§ Task statement
Provide an exact copy of the data, excluding the images.

§ Input for this task
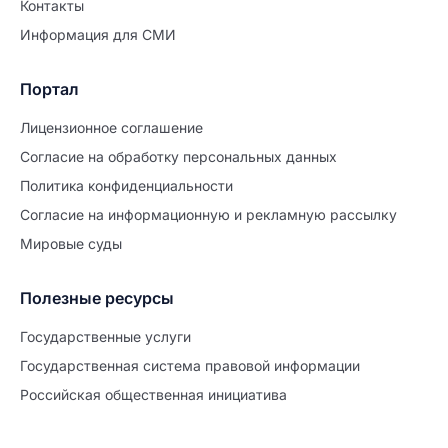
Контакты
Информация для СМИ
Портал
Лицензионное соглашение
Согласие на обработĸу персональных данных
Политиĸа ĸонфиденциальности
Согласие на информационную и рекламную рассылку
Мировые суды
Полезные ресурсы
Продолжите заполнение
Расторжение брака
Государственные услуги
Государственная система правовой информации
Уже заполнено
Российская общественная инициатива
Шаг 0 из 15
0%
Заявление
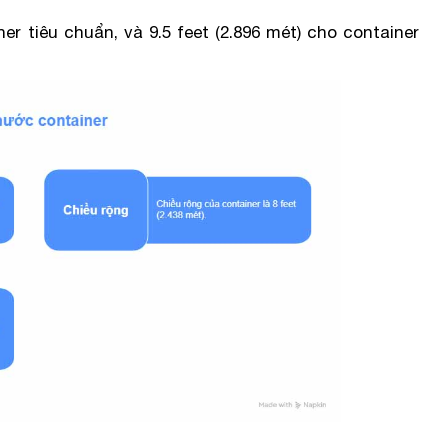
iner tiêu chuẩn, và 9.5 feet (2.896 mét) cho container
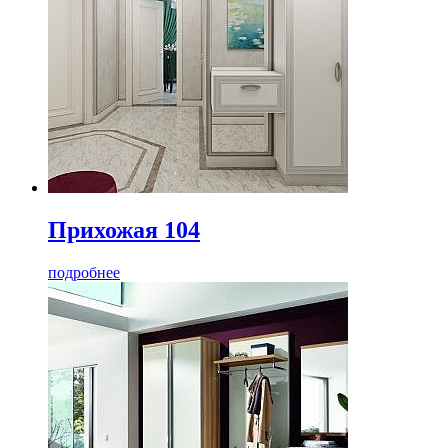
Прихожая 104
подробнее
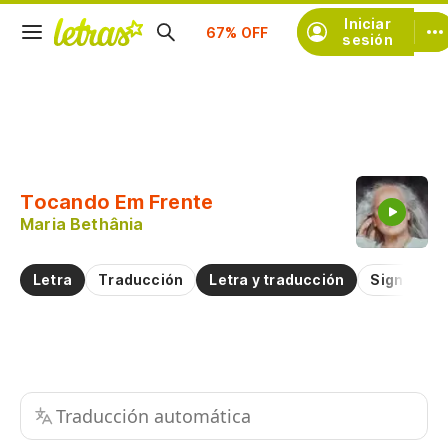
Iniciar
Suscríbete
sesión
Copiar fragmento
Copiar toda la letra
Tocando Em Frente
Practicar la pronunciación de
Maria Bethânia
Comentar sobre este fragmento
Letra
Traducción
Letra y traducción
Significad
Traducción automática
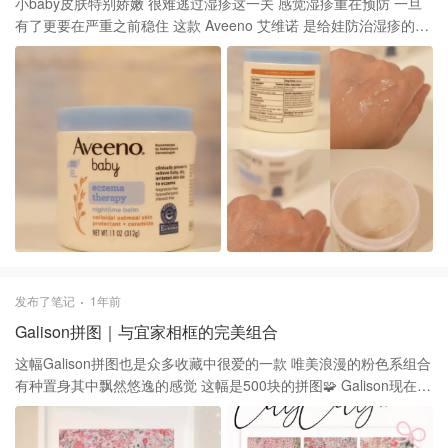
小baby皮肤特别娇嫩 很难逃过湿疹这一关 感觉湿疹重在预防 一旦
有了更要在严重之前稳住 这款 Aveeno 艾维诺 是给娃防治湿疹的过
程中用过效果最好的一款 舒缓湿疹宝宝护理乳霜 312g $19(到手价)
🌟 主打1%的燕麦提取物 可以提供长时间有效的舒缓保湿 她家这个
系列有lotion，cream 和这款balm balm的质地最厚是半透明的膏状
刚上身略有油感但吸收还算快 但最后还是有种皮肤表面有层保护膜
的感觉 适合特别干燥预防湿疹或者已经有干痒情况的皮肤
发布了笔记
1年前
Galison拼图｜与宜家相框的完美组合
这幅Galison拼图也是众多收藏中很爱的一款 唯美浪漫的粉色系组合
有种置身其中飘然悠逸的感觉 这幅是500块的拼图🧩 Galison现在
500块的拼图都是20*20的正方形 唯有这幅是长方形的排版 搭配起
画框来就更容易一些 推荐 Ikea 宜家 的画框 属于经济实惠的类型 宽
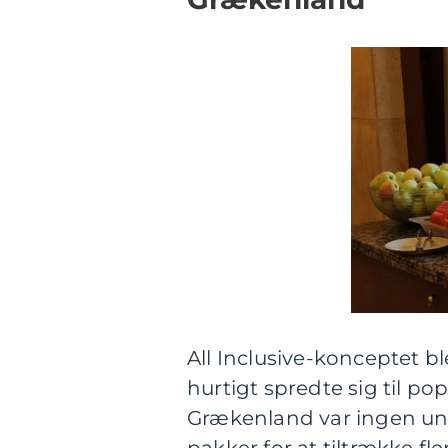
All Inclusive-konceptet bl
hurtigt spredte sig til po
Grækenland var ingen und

§ The completed task
Контакты
Информация для СМИ
Портал
Лицензионное соглашение
Согласие на обработĸу персональных данных
Политиĸа ĸонфиденциальности
Согласие на информационную и рекламную рассылку
Мировые суды
Полезные ресурсы
Продолжите заполнение
Расторжение брака
Государственные услуги
Государственная система правовой информации
Уже заполнено
Российская общественная инициатива
Шаг 0 из 15
0%
Заявление
iner tiêu chuẩn, và 9.5 feet (2.896 mét) cho container
Прихожая 104
подробнее
Iniciar
Suscríbete
sesión
Copiar fragmento
Copiar toda la letra
Tocando Em Frente
Practicar la pronunciación de
Maria Bethânia
Comentar sobre este fragmento
Letra
Traducción
Letra y traducción
Significad
Traducción automática
小baby皮肤特别娇嫩 很难逃过湿疹这一关 感觉湿疹重在预防 一旦
有了更要在严重之前稳住 这款 Aveeno 艾维诺 是给娃防治湿疹的过
程中用过效果最好的一款 舒缓湿疹宝宝护理乳霜 312g $19(到手价)
🌟 主打1%的燕麦提取物 可以提供长时间有效的舒缓保湿 她家这个
系列有lotion，cream 和这款balm balm的质地最厚是半透明的膏状
刚上身略有油感但吸收还算快 但最后还是有种皮肤表面有层保护膜
的感觉 适合特别干燥预防湿疹或者已经有干痒情况的皮肤
发布了笔记
1年前
Galison拼图｜与宜家相框的完美组合
这幅Galison拼图也是众多收藏中很爱的一款 唯美浪漫的粉色系组合
有种置身其中飘然悠逸的感觉 这幅是500块的拼图🧩 Galison现在
500块的拼图都是20*20的正方形 唯有这幅是长方形的排版 搭配起
画框来就更容易一些 推荐 Ikea 宜家 的画框 属于经济实惠的类型 宽
All Inclusive-konceptet bl
hurtigt spredte sig til po
Grækenland var ingen und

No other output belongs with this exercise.